Skip to main content

Module tokenize

Module tokenize 

Source
Expand description

A small, dependency-free tokenizer for the BM25 / full-text path (ADR-0046).

Turns text into term ids so a tokenized string is a SparseVector whose values are term frequencies, reusing the sparse machinery of ADR-0043/0045. The pipeline is deterministic — Unicode-aware splitting on non-alphanumeric boundaries, lowercasing, a small English stop-word filter, and Snowball (Porter2) stemming — so the same text always produces the same terms, and ingest and query tokenize identically.

The stemmer is the Snowball English (Porter2) algorithm via rust-stemmers (ADR-0048), which conflates morphological variants — connection / connected / connectingconnect, poniesponi — so a query term matches inflected document terms. Because ingest and query share the same stemmer the conflation is consistent on both sides. (It superseded the original dependency-free plural-only S-stemmer of ADR-0046, behind the same tokens seam.)
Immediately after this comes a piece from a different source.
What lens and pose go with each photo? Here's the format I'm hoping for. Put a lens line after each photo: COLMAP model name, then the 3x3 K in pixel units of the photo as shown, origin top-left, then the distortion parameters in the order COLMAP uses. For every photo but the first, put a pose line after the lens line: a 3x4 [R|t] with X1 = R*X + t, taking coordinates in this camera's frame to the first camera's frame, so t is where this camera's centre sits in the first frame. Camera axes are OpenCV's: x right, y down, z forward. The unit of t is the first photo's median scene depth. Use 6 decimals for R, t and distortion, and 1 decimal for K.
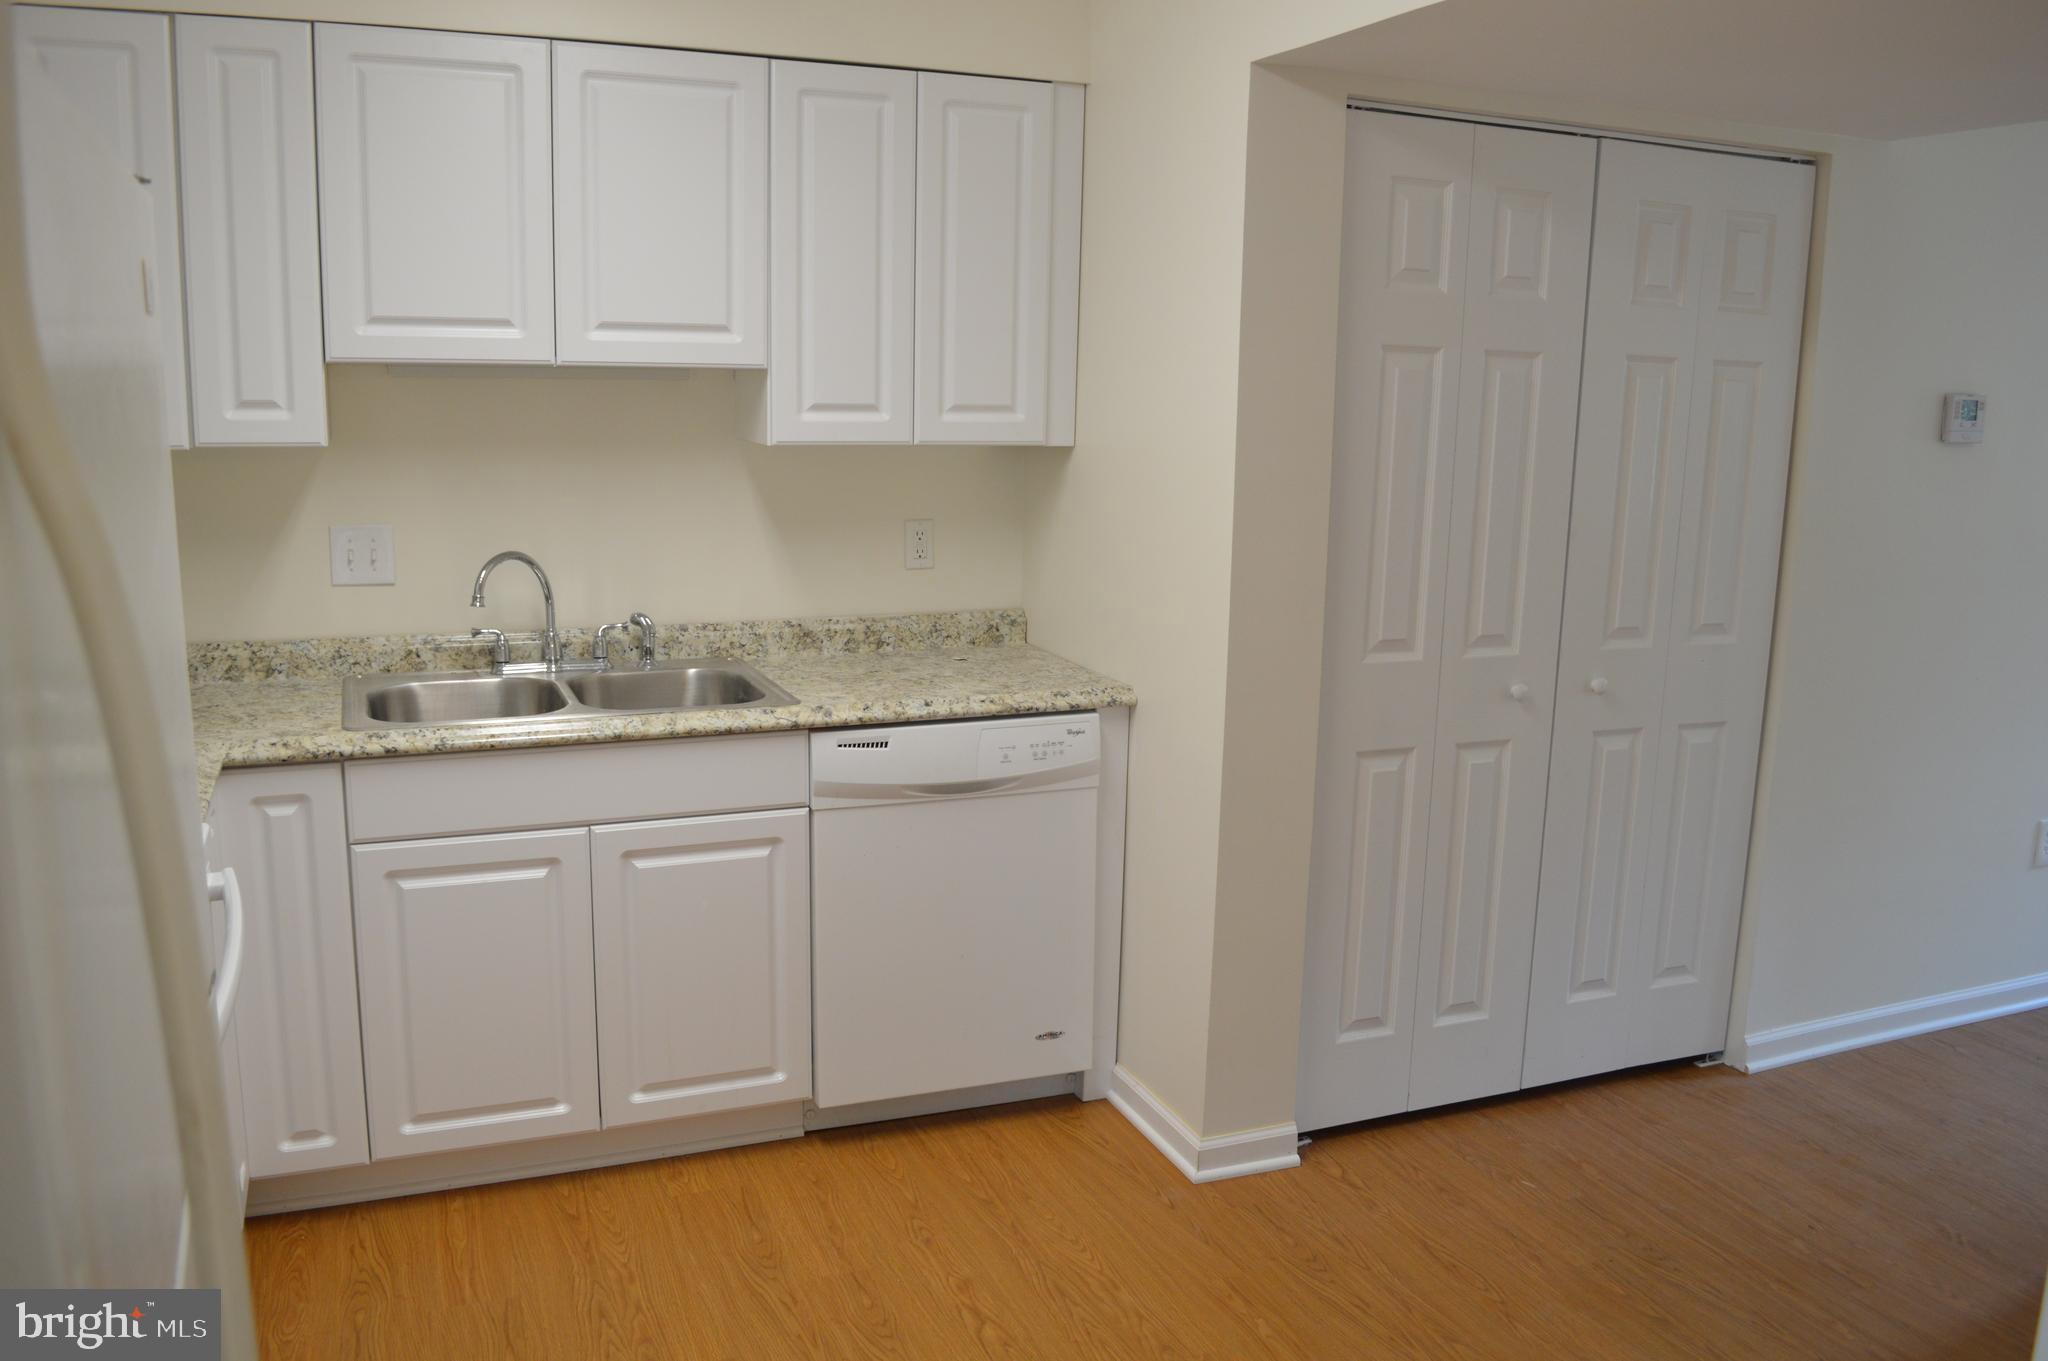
lens RADIAL K [[1643.0, 0, 1024.0], [0, 1643.0, 680.5], [0, 0, 1]] dist [-0.080187, 0.000075]
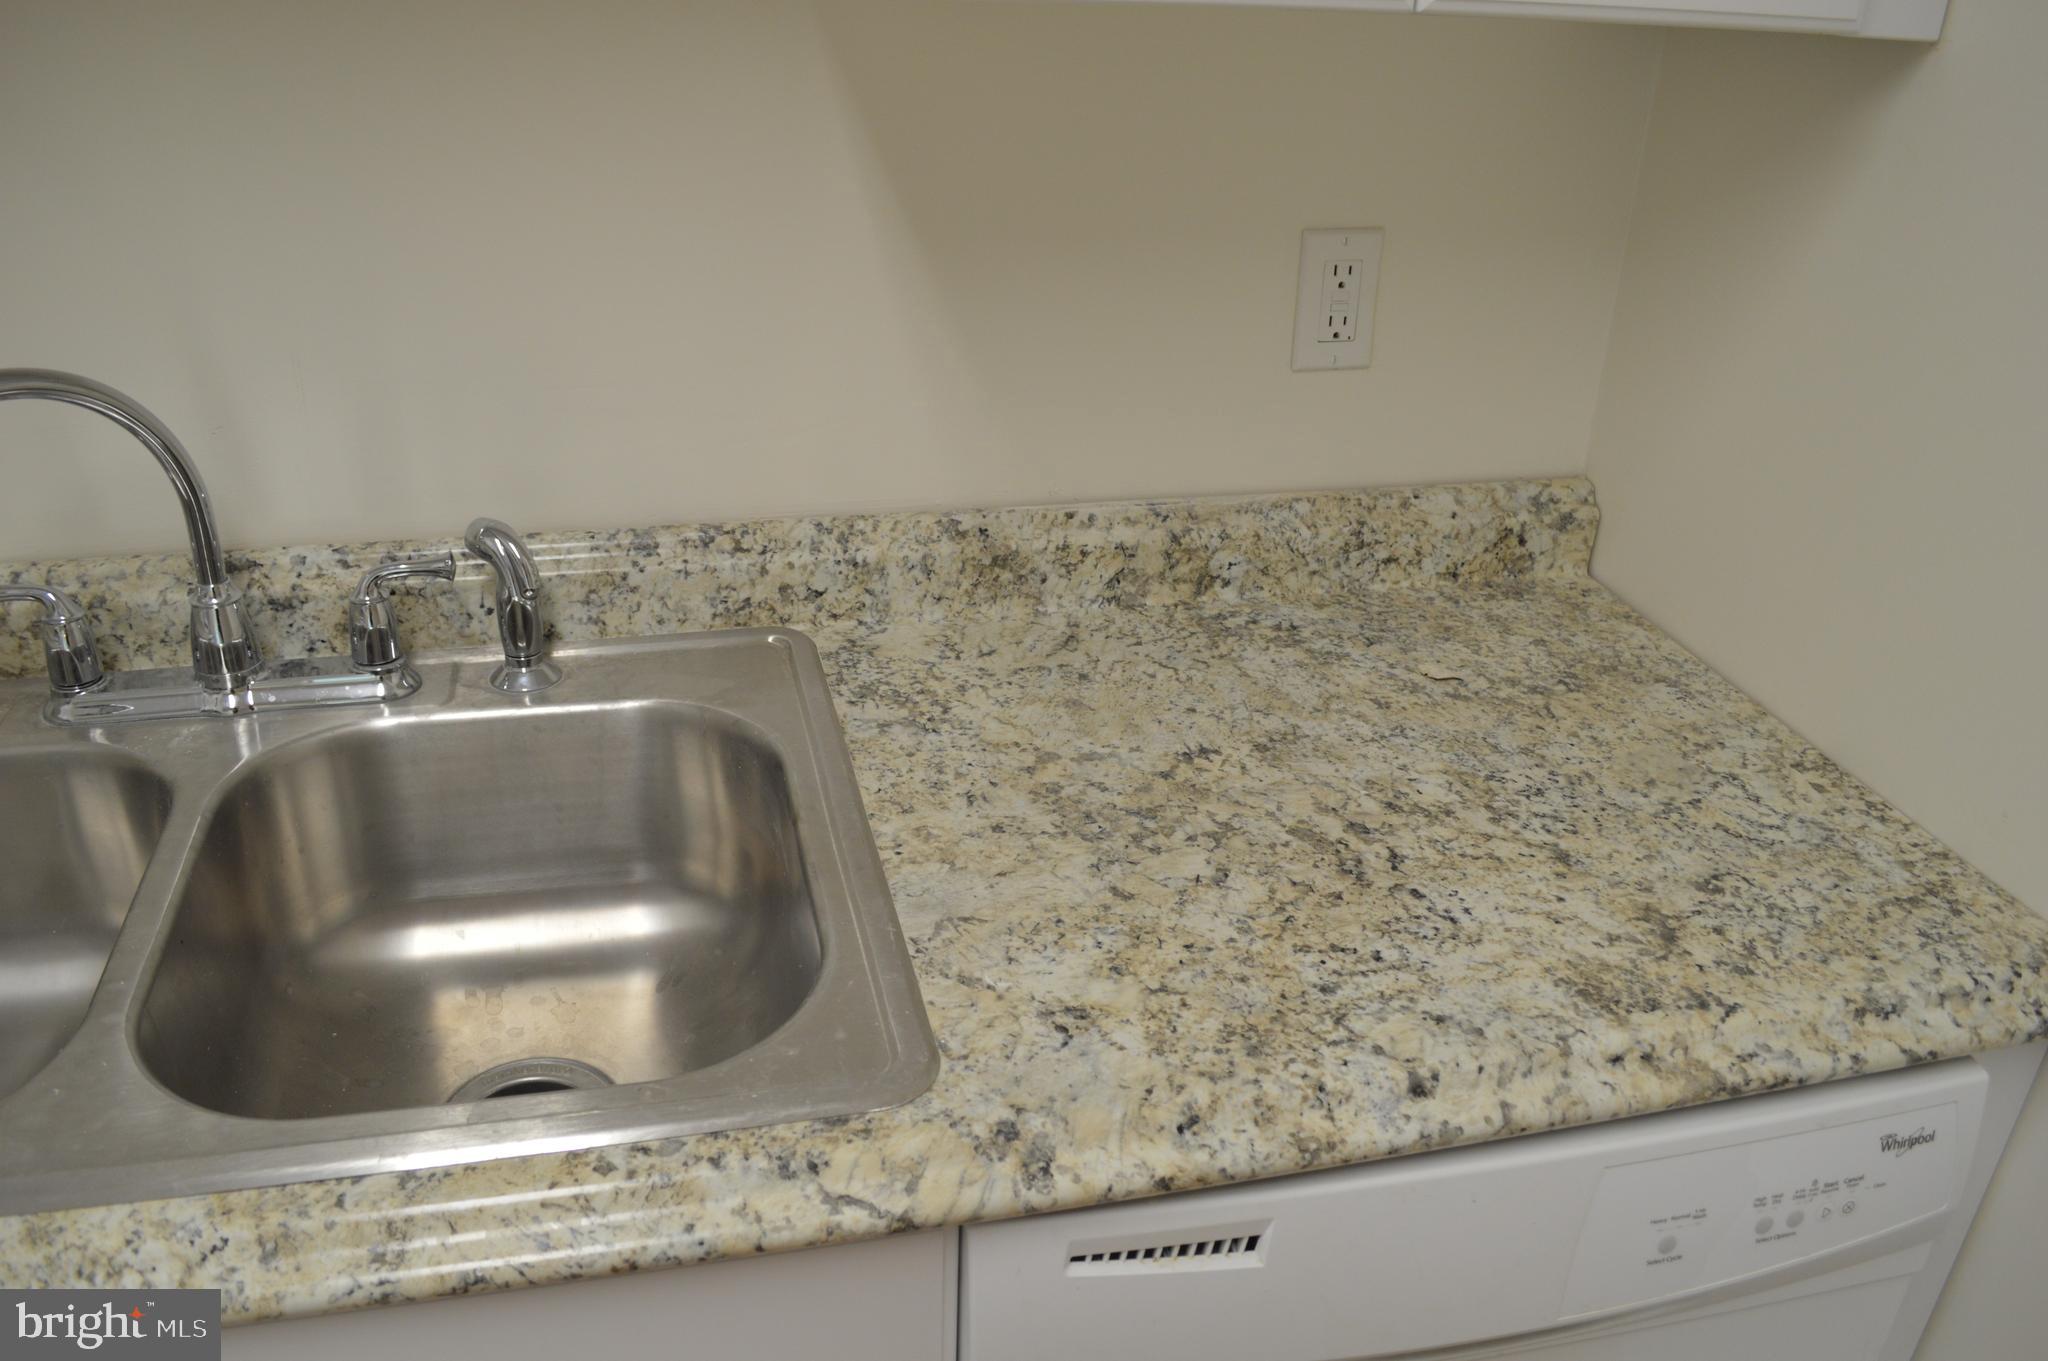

One remaining, documented ceiling: term ids are a 32-bit FNV-1a hash of the token, so distinct tokens can in principle collide. For realistic vocabularies this is negligible (and learned-sparse vocabularies already collide by construction).

Constants§

TEXT_KEY
The reserved payload key carrying a point’s full-text field (ADR-0046). When a point has no explicit __quiver_sparse__ vector but carries a string under this key, the engine tokenizes it into a term-frequency sparse vector at ingest, so the point is searchable by BM25 over text alone.

Functions§

query_term_ids
Tokenize text into the de-duplicated query term ids BM25 scores against (a repeated query term counts once). The query side of the BM25 path (ADR-0046).
term_id
The stable 32-bit dimension id for a token (FNV-1a). Deterministic across runs and platforms.
text_to_sparse
Tokenize text into a term-frequency SparseVector: dimension ids are token ids (term_id) and values are within-text term counts. The ingest side of the BM25 path (ADR-0046).
tokens
Tokenize text into normalized terms: lowercased, split on non-alphanumeric boundaries, stop-words removed, and plural-stemmed. The order is preserved and duplicates are kept (so callers can compute term frequencies).